| Task directions |
Wherever a line of the listing holds the string "down", copy that line.

| Source information |

════════════════

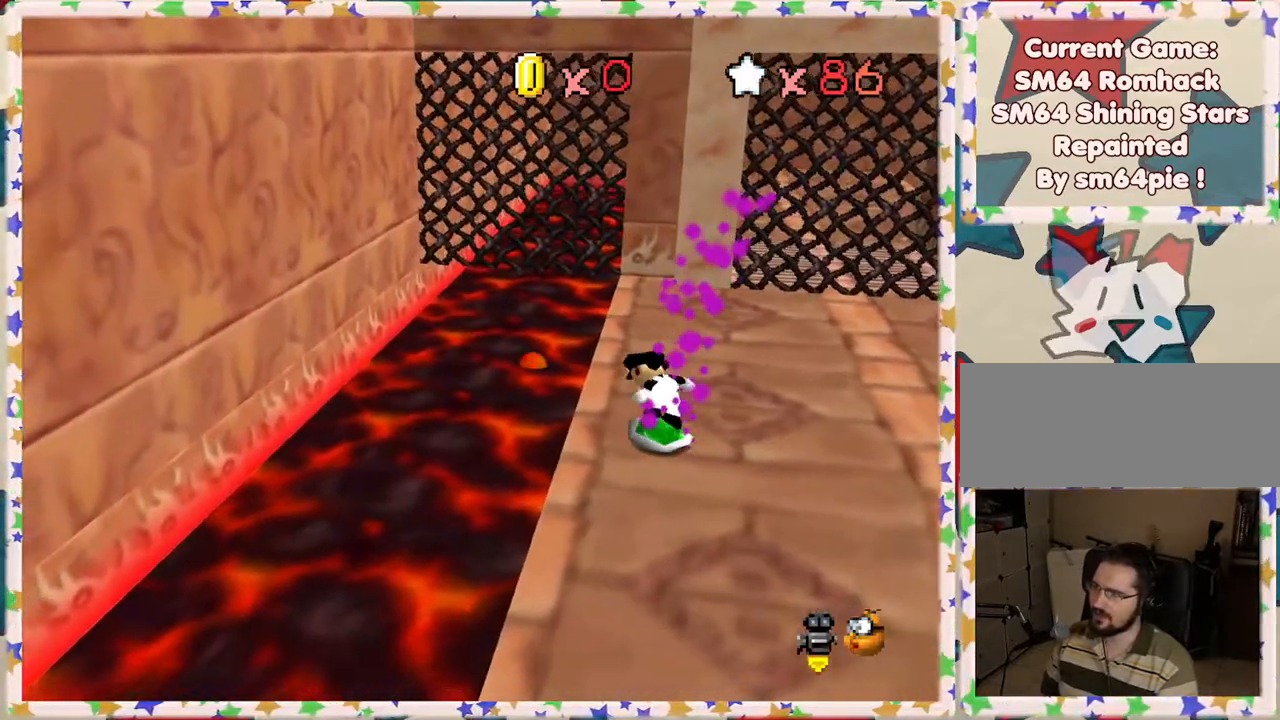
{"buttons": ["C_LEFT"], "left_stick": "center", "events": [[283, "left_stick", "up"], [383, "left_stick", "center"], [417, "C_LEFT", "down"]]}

════════════════

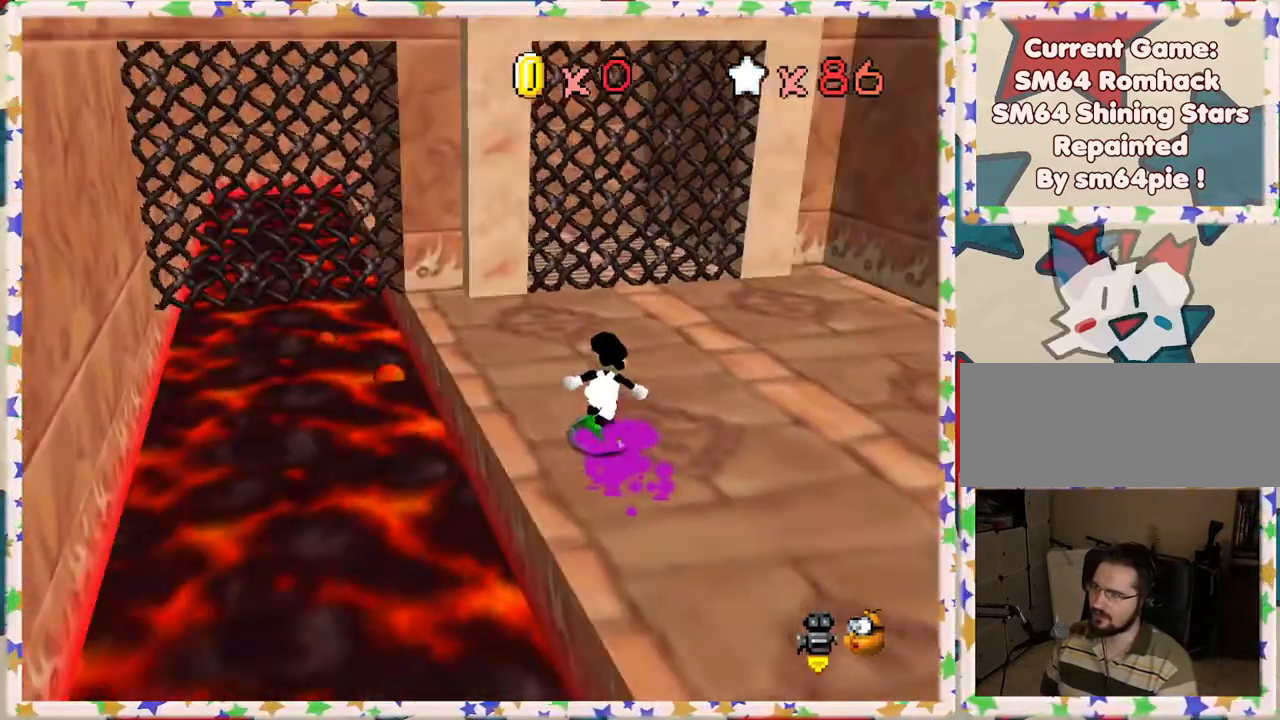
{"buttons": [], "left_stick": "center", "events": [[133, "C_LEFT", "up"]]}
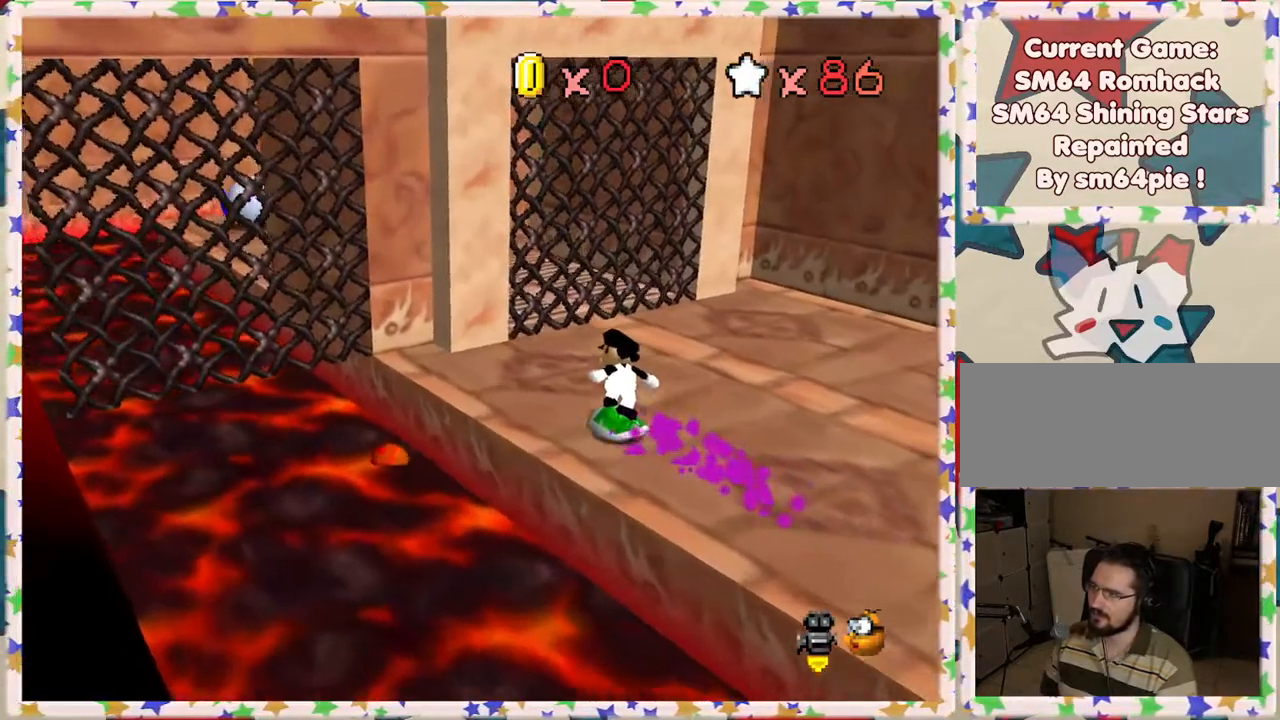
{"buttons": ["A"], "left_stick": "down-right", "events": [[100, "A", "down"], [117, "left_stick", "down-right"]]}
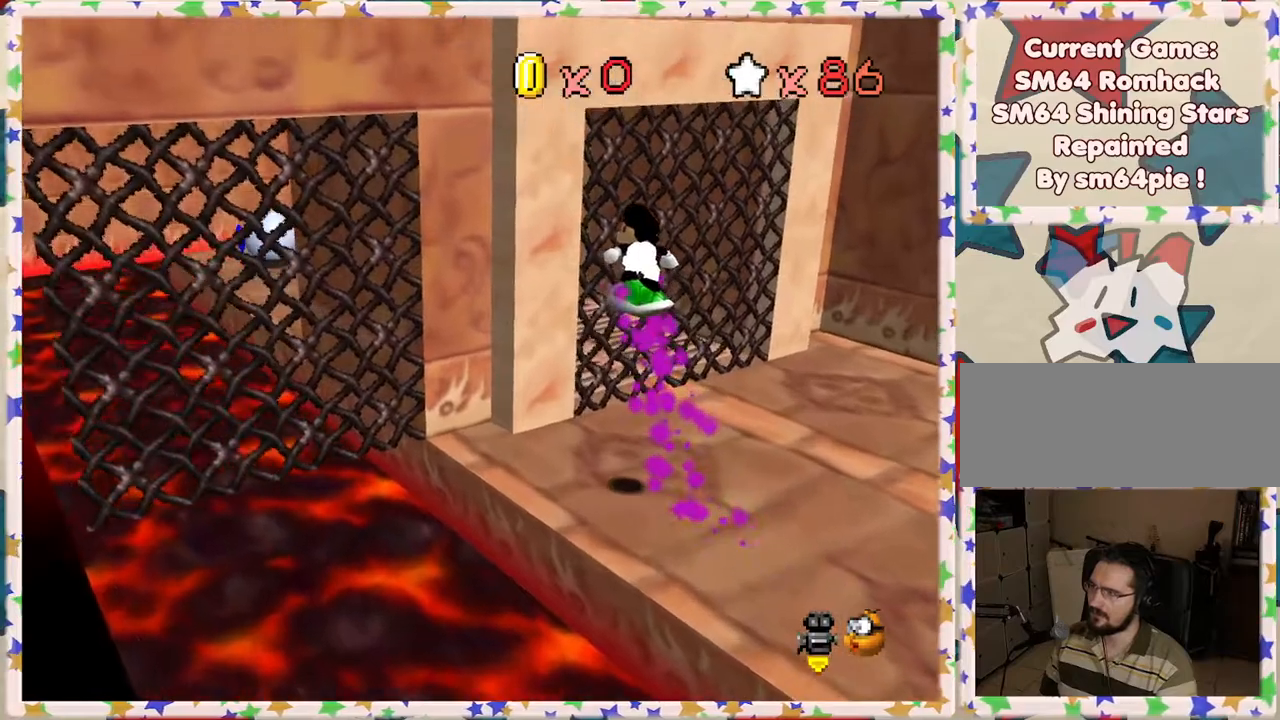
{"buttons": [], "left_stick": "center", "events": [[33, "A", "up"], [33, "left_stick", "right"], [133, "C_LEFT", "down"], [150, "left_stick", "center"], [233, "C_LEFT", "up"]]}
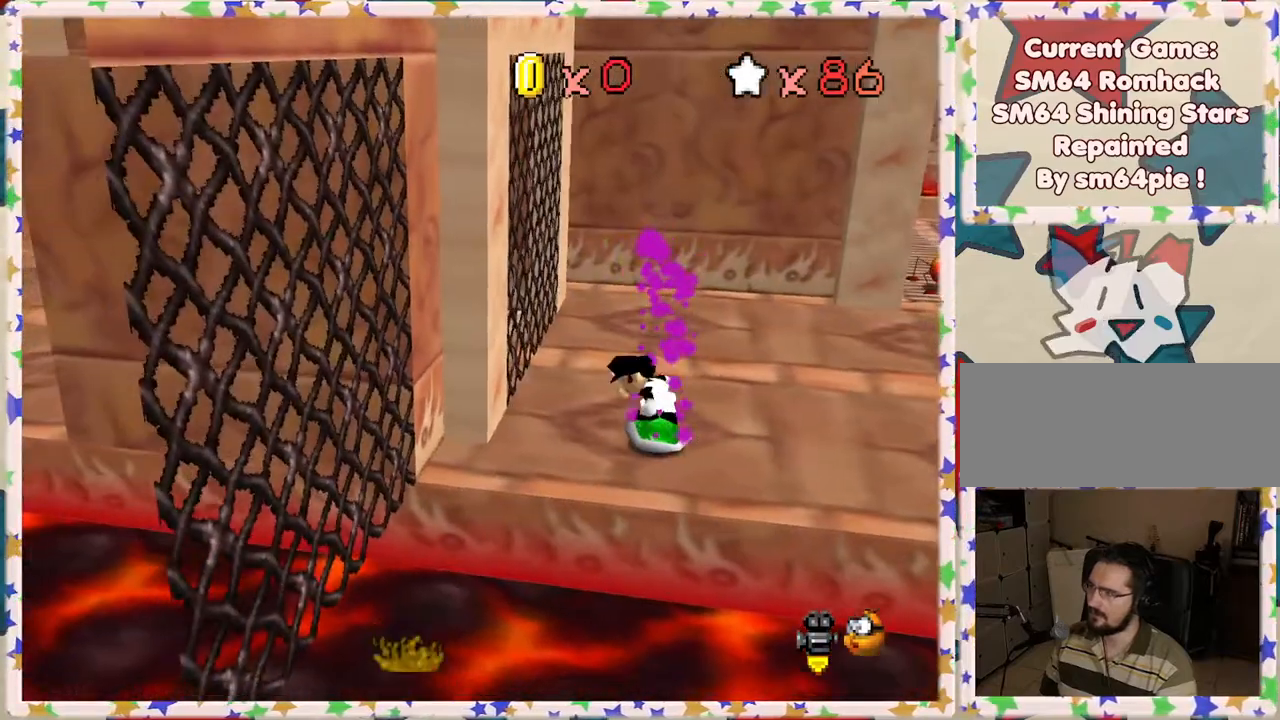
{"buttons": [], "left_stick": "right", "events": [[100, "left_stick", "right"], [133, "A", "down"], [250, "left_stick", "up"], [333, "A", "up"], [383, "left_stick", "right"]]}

════════════════

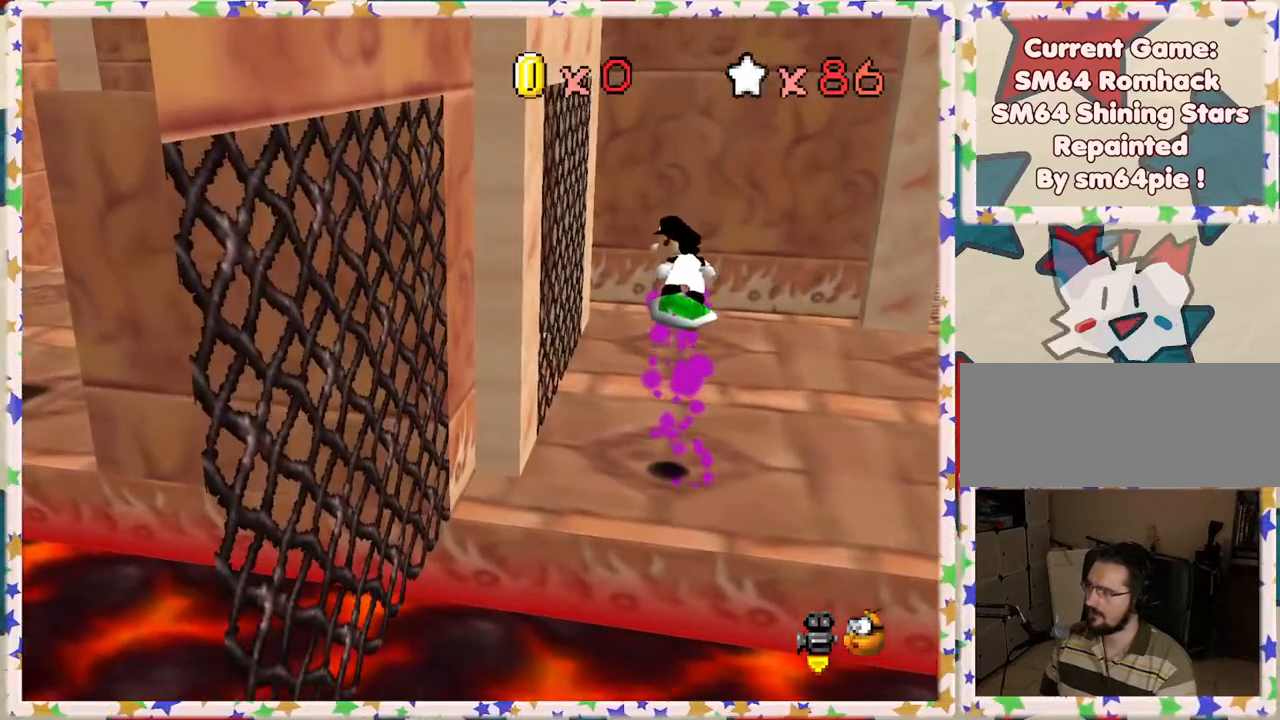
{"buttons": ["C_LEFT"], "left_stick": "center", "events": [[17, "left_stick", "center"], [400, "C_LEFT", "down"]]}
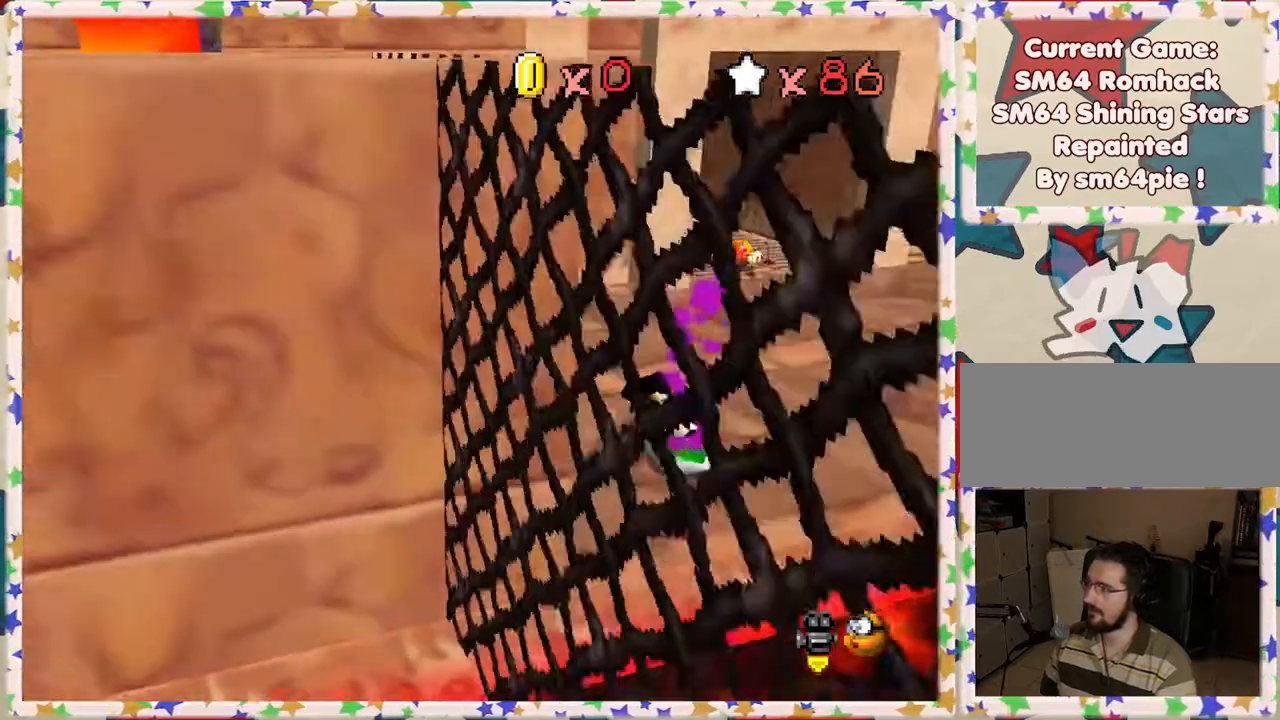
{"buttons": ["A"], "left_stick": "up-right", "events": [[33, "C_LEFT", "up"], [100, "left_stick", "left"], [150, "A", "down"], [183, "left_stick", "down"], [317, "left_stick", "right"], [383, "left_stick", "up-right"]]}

════════════════

| Solution to the exercise |
{"buttons": ["C_LEFT"], "left_stick": "center", "events": [[283, "left_stick", "up"], [383, "left_stick", "center"], [417, "C_LEFT", "down"]]}
{"buttons": ["A"], "left_stick": "down-right", "events": [[100, "A", "down"], [117, "left_stick", "down-right"]]}
{"buttons": [], "left_stick": "center", "events": [[33, "A", "up"], [33, "left_stick", "right"], [133, "C_LEFT", "down"], [150, "left_stick", "center"], [233, "C_LEFT", "up"]]}
{"buttons": [], "left_stick": "right", "events": [[100, "left_stick", "right"], [133, "A", "down"], [250, "left_stick", "up"], [333, "A", "up"], [383, "left_stick", "right"]]}
{"buttons": ["C_LEFT"], "left_stick": "center", "events": [[17, "left_stick", "center"], [400, "C_LEFT", "down"]]}
{"buttons": ["A"], "left_stick": "up-right", "events": [[33, "C_LEFT", "up"], [100, "left_stick", "left"], [150, "A", "down"], [183, "left_stick", "down"], [317, "left_stick", "right"], [383, "left_stick", "up-right"]]}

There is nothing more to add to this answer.